Monday, March 12, 2012

Firing Line with William F. Buckley Jr. 'Abortion Laws: Pro and Con'

Source:Firing Line With William B. Buckley- discussing abortion in 1972.

"July 25, 1972 

The most visible abortion battleground was New York State, where the legislature had voted to repeal the extremely permissive law it had passed two years before, and Governor Rockefeller had vetoed the repeal. But the case challenging that veto would probably never make it to the Supreme Court, Mr. Lucas explains, for there were others ahead of it in line; in retrospect, we know that one of those, Roe v. Wade, was decided in January of 1973. This show covers familiar ground, but often from angles that are still fresh thirty years later. RL: "Would you favor legislation requiring a woman to submit to strong medical treatment to stop spontaneous abortion and penalizing her accordingly if she didn't? ..." JTN: "No, I think you're again committing what I would say was a fault in moral reasoning. Because you're bound to avoid doing some injury to a person does not mean that you're bound to do everything possible in the world to help him." 

From the Hoover Institution 

"Guests: John Thomas Noonan, Roy Lucas

For more information about this program, see:Hoover Institution." 


"Taped on July 25, 1972 The most visible abortion battleground was New York State, where the legislature had voted to repeal the extremely permissive law it had passed two years before and where Governor Nelson Rockefeller had vetoed the repeal. But the case challenging that veto would probably never make it to the Supreme Court, Lucas explains, for there were others ahead of it in line; in retrospect, we know that one of those, Roe v. Wade, was decided in January 1973. This show covers familiar ground but often from angles that are still fresh thirty years later. Lucas: "Would you favor legislation requiring a woman to submit to strong medical treatment to stop spontaneous abortion and penalizing her accordingly if she didn't?" Noonan: "No, I think you're again committing what I would say was a fault in moral reasoning. Because you're bound to avoid doing some injury to a person does not mean that you're bound to do everything possible in the world to help him." Summary by Firing Line staff." 

From Amazon

I'm not sure: "Abortion: Pro and Con" is the right question. I think the real questions here should be who gets to decide when a woman has to have a baby or not and what she can do with her own body. The other question being when does a fetus become a baby with the same constitutional and United States individual rights as Americans who are already born. 

For me depending on how you answer the first two questions that I pose, will determine on whether you believe in Rose V. Wade the U.S. Supreme Court case that made abortion legal everywhere in America, should remain the law of the land where every women has the right to make this choice herself on whether to carry a pregnancy to it's full-term, or not. 

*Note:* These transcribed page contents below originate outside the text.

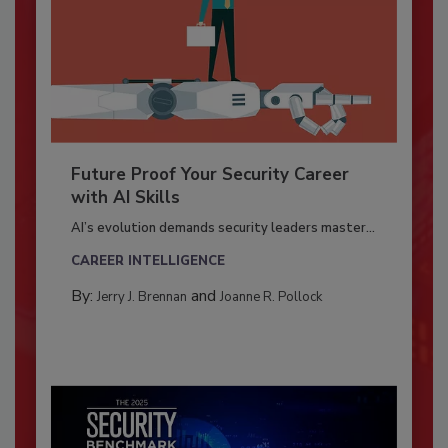
Future Proof Your Security Career
with AI Skills
AI’s evolution demands security leaders master...
CAREER INTELLIGENCE
By:
and
Jerry J. Brennan
Joanne R. Pollock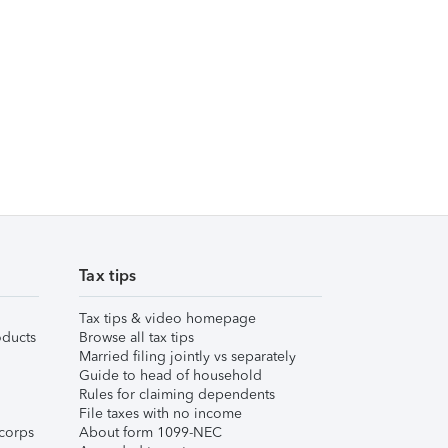
Tax tips
Tax tips & video homepage
ducts
Browse all tax tips
Married filing jointly vs separately
Guide to head of household
Rules for claiming dependents
File taxes with no income
corps
About form 1099-NEC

Roe V. Wade which was decided about a year after this Firing Line episode first went on the air, gives American women the right to make their own choice on whether they can abort their fetuses or not. But it doesn't say that abortion can't be regulated. We don't have absolute rights in America, including the right to life. If you put someone's else life in danger, especially if you do that intentionally, you are also putting your own life in danger as well. And American women do have the right to decide whether to can get an abortion or not, but that right is not absolute. States do have some leeway and are able to regulate abortion themselves. 

As I said, no individual right in America is absolute. I believe life starts at the late term of all pregnancies, which is why I'm not in favor of late term abortions, other than to save the life or health of the mother. And I do believe in freedom of choice, just as long the choices that individuals make don't hurt innocent people. But freedom of choice becomes too expensive when it doesn't come with personal responsibility. So I'm not in favor of taxpayer funding of abortions, other than to save the life and health of the mother, or when the pregnancy was conceived because of rape or incest. 

Now, if you believe that life starts at conception, which is the position of the Christian-Right in America (Protestants and Catholics) then of course you are going to take the opposite position that I've taken and perhaps even see abortion as murder. And this is where the debate on abortion starts in America: when does life start and who gets to decide, the government or the individual.